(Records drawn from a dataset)
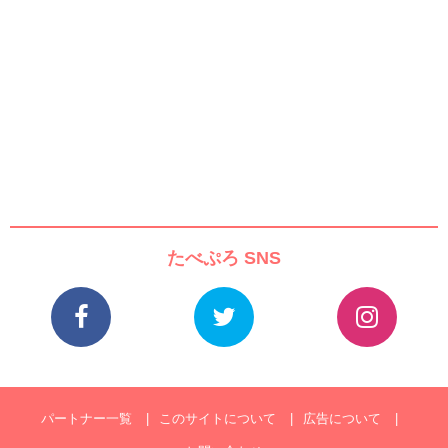
たべぷろ SNS
パートナー一覧
このサイトについて
広告について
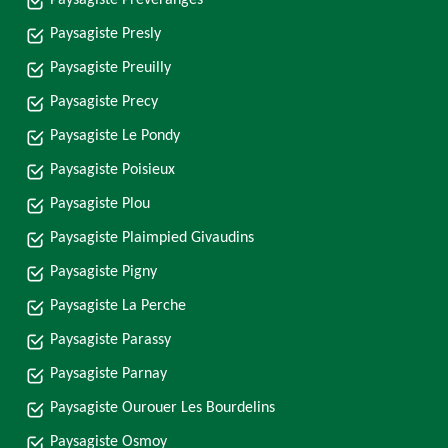
Paysagiste Preveranges
Paysagiste Presly
Paysagiste Preuilly
Paysagiste Precy
Paysagiste Le Pondy
Paysagiste Poisieux
Paysagiste Plou
Paysagiste Plaimpied Givaudins
Paysagiste Pigny
Paysagiste La Perche
Paysagiste Parassy
Paysagiste Parnay
Paysagiste Ourouer Les Bourdelins
Paysagiste Osmoy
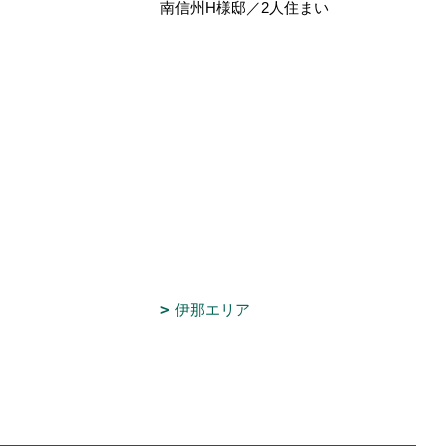
南信州H様邸／2人住まい
伊那エリア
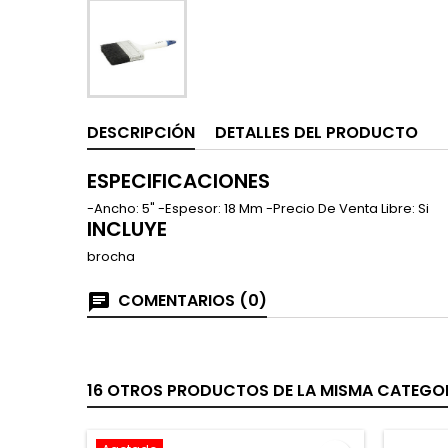
DESCRIPCIÓN
DETALLES DEL PRODUCTO
ESPECIFICACIONES
-Ancho: 5" -Espesor: 18 Mm -Precio De Venta Libre: Si
INCLUYE
brocha
COMENTARIOS (0)
16 OTROS PRODUCTOS DE LA MISMA CATEGOR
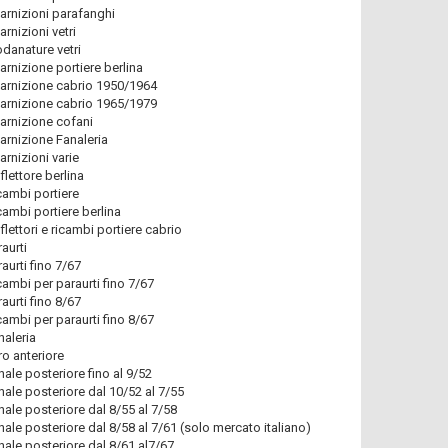
arnizioni parafanghi
arnizioni vetri
danature vetri
arnizione portiere berlina
arnizione cabrio 1950/1964
arnizione cabrio 1965/1979
arnizione cofani
arnizione Fanaleria
arnizioni varie
flettore berlina
cambi portiere
cambi portiere berlina
flettori e ricambi portiere cabrio
raurti
raurti fino 7/67
cambi per paraurti fino 7/67
raurti fino 8/67
cambi per paraurti fino 8/67
naleria
ro anteriore
nale posteriore fino al 9/52
nale posteriore dal 10/52 al 7/55
nale posteriore dal 8/55 al 7/58
nale posteriore dal 8/58 al 7/61 (solo mercato italiano)
nale posteriore dal 8/61 al7/67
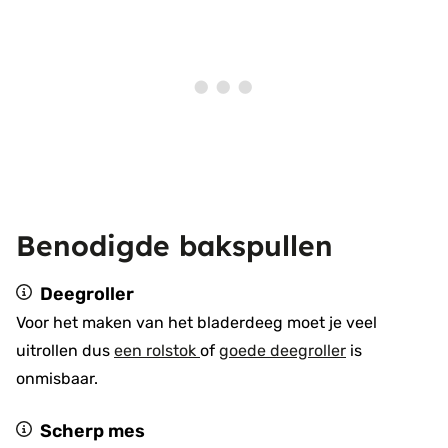
Benodigde bakspullen
Deegroller
Voor het maken van het bladerdeeg moet je veel
uitrollen dus
een rolstok
of
goede deegroller
is
onmisbaar.
Scherp mes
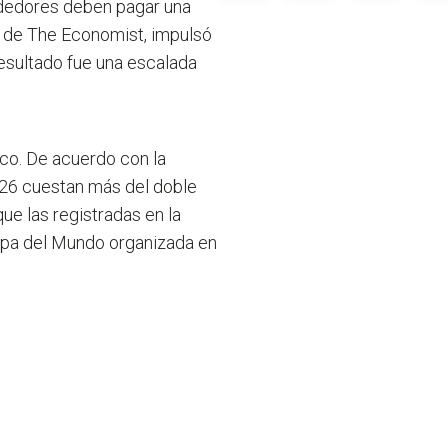
ndedores deben pagar una
is de The Economist, impulsó
resultado fue una escalada
co. De acuerdo con la
2026 cuestan más del doble
ue las registradas en la
opa del Mundo organizada en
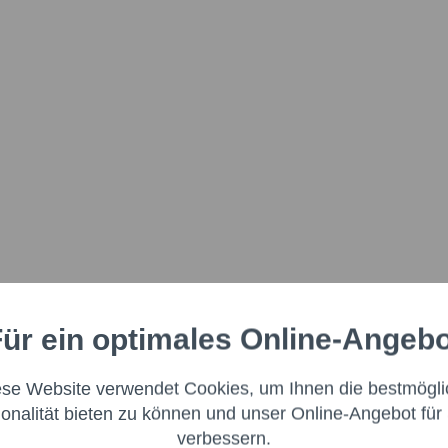
ür ein optimales Online-Angeb
Aktiv
nale
ese Website verwendet Cookies, um Ihnen die bestmögli
Aktiv
ng
ionalität bieten zu können und unser Online-Angebot für 
verbessern.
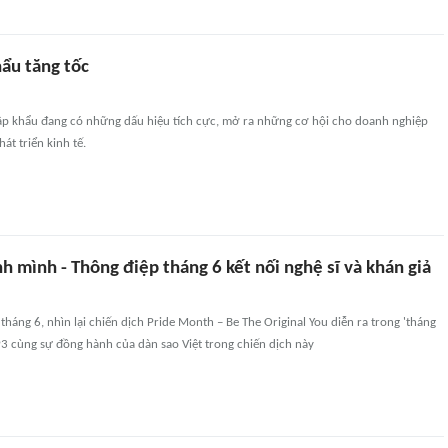
hẩu tăng tốc
ập khẩu đang có những dấu hiệu tích cực, mở ra những cơ hội cho doanh nghiệp
át triển kinh tế.
nh mình - Thông điệp tháng 6 kết nối nghệ sĩ và khán giả
tháng 6, nhìn lại chiến dịch Pride Month – Be The Original You diễn ra trong 'tháng
3 cùng sự đồng hành của dàn sao Việt trong chiến dịch này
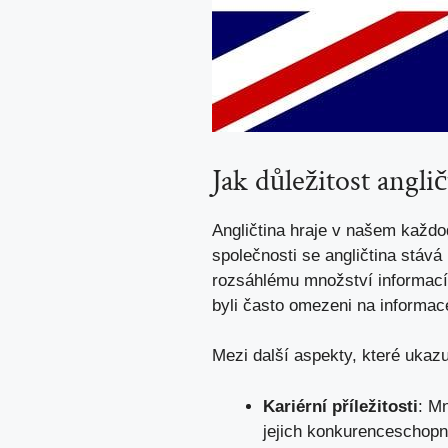
Jak důležitost angli
Angličtina hraje v‌ našem každod
společnosti se​ angličtina stává‍
rozsáhlému⁢ množství informací
byli často omezeni ⁢na inform
Mezi další aspekty,⁢ které ukazuj
Kariérní příležitosti
: Mn
jejich ⁢konkurenceschop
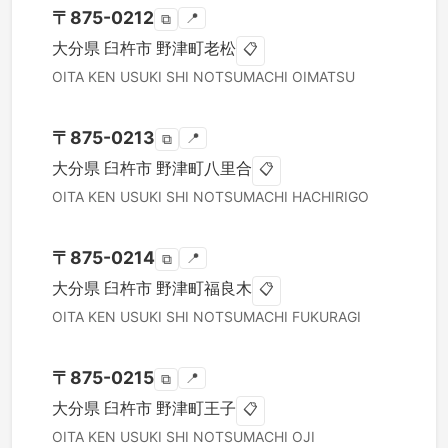
〒
875-0212
📍
⧉
大分県
臼杵市
野津町老松
📋
OITA KEN
USUKI SHI
NOTSUMACHI OIMATSU
〒
875-0213
📍
⧉
大分県
臼杵市
野津町八里合
📋
OITA KEN
USUKI SHI
NOTSUMACHI HACHIRIGO
〒
875-0214
📍
⧉
大分県
臼杵市
野津町福良木
📋
OITA KEN
USUKI SHI
NOTSUMACHI FUKURAGI
〒
875-0215
📍
⧉
大分県
臼杵市
野津町王子
📋
OITA KEN
USUKI SHI
NOTSUMACHI OJI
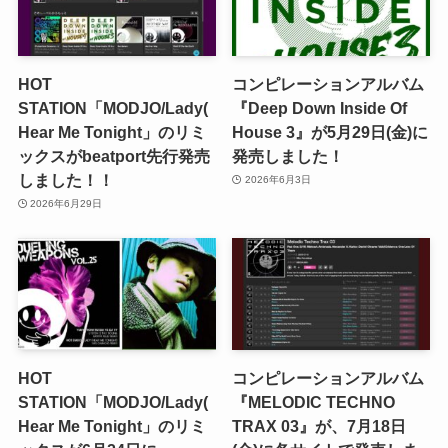
HOT
コンピレーションアルバム
STATION「MODJO/Lady(
『Deep Down Inside Of
Hear Me Tonight」のリミ
House 3』が5月29日(金)に
ックスがbeatport先行発売
発売しました！
しました！！
2026年6月3日
2026年6月29日
HOT
コンピレーションアルバム
STATION「MODJO/Lady(
『MELODIC TECHNO
Hear Me Tonight」のリミ
TRAX 03』が、7月18日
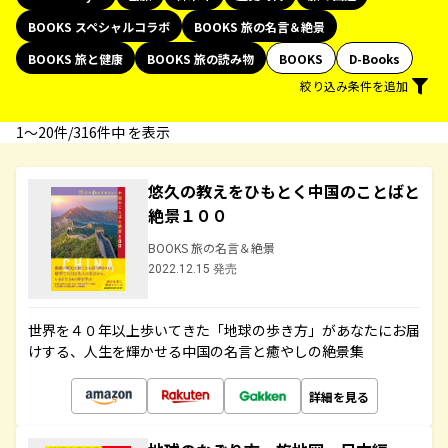
BOOKS スペシャルコラボ
BOOKS 旅の名言＆絶景
BOOKS 旅と健康
BOOKS 旅の読み物
BOOKS
D-Books
絞り込み条件を追加
1〜20件/316件中 を表示
悠久の教えをひもとく中国のことばと
絶景１００
BOOKS 旅の名言＆絶景
2022.12.15 発売
世界を４０年以上歩いてきた「地球の歩き方」があなたにお届
けする、人生を輝かせる中国の名言と癒やしの絶景集
詳細を見る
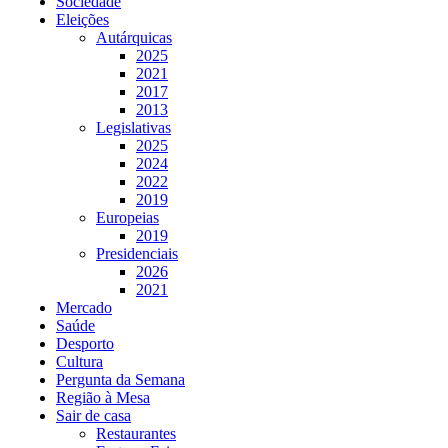
Sociedade
Eleições
Autárquicas
2025
2021
2017
2013
Legislativas
2025
2024
2022
2019
Europeias
2019
Presidenciais
2026
2021
Mercado
Saúde
Desporto
Cultura
Pergunta da Semana
Região à Mesa
Sair de casa
Restaurantes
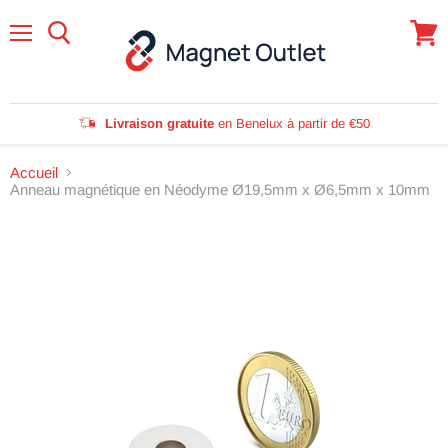
Menu
Voir
le
panie
Livraison gratuite
en Benelux à partir de €50
Accueil
Anneau magnétique en Néodyme Ø19,5mm x Ø6,5mm x 10mm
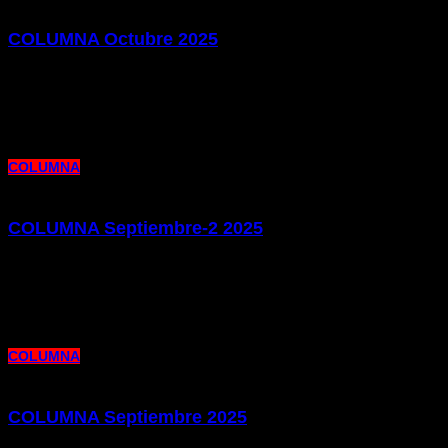
COLUMNA Octubre 2025
10 de octubre de 2025 |
por metrocim
Os presentamos la edición de nuestro Columna de este mes de Octubre, en el
que repasamos la actualidad laboral y
COLUMNA
COLUMNA Septiembre-2 2025
1 de octubre de 2025 |
por metrocim
Os presentamos la segunda edición de nuestra publicación Columna de este
mes de septiembre. Un mes pródigo en cuestiones laborales
COLUMNA
COLUMNA Septiembre 2025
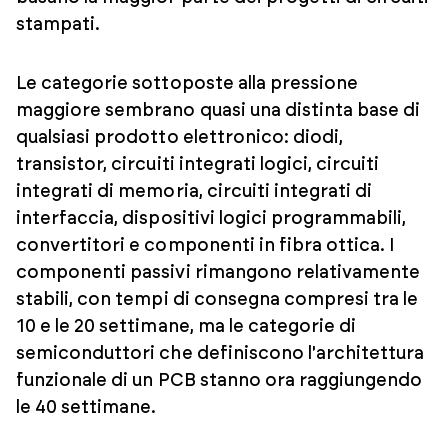
stampati.
Le categorie sottoposte alla pressione
maggiore sembrano quasi una distinta base di
qualsiasi prodotto elettronico: diodi,
transistor, circuiti integrati logici, circuiti
integrati di memoria, circuiti integrati di
interfaccia, dispositivi logici programmabili,
convertitori e componenti in fibra ottica. I
componenti passivi rimangono relativamente
stabili, con tempi di consegna compresi tra le
10 e le 20 settimane, ma le categorie di
semiconduttori che definiscono l'architettura
funzionale di un PCB stanno ora raggiungendo
le 40 settimane.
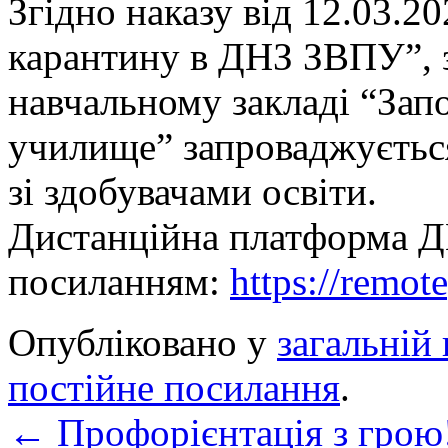
Згідно наказу від 12.03.
карантину в ДНЗ ЗВПУ”, 
навчальному закладі “Зап
училище” запроваджуєтьс
зі здобувачами освіти.
Дистанційна платформа Д
посиланням:
https://remot
Опубліковано у
загальній 
постійне посилання
.
←
Профорієнтація з грою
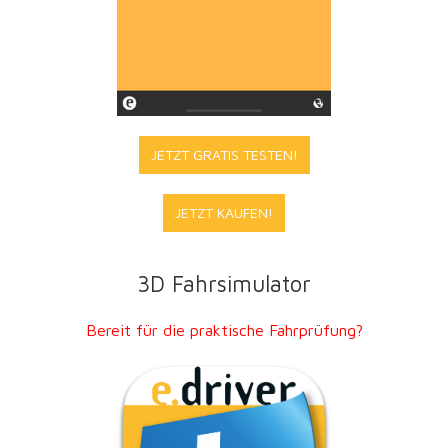
JETZT GRATIS TESTEN!
JETZT KAUFEN!
3D Fahrsimulator
Bereit für die praktische Fahrprüfung?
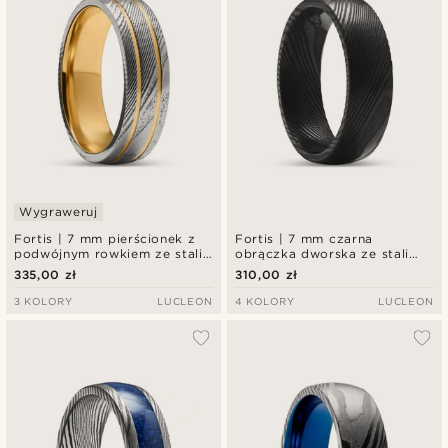
Wygraweruj
Fortis | 7 mm pierścionek z
Fortis | 7 mm czarna
podwójnym rowkiem ze stali
obrączka dworska ze stali
damasceńskiej i złocistego
damasceńskiej
335,00 zł
310,00 zł
tytanu
3 KOLORY
LUCLEON
4 KOLORY
LUCLEON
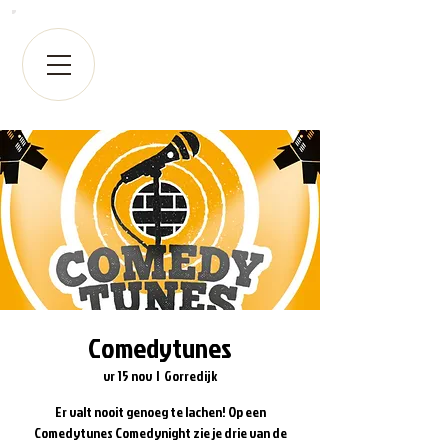
Comedytunes
vr 15 nov
  |  
Gorredijk
Er valt nooit genoeg te lachen! Op een
Comedytunes Comedynight zie je drie van de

## TASK TO CARRY OUT
Only the lines above from the one with "Профорієнтація з грою" to the one with "Er valt nooit genoeg te lachen! Op een" should be printed, both included and exactly as written; no picture belongs in the copy.

## RESPONSE TO THE EXERCISE
Профорієнтація з грою
JETZT GRATIS TESTEN!
JETZT KAUFEN!
3D Fahrsimulator
Bereit für die praktische Fahrprüfung?
Wygraweruj
Fortis | 7 mm pierścionek z
Fortis | 7 mm czarna
podwójnym rowkiem ze stali
obrączka dworska ze stali
damasceńskiej i złocistego
damasceńskiej
335,00 zł
310,00 zł
tytanu
3 KOLORY
LUCLEON
4 KOLORY
LUCLEON
Comedytunes
vr 15 nov
  |  
Gorredijk
Er valt nooit genoeg te lachen! Op een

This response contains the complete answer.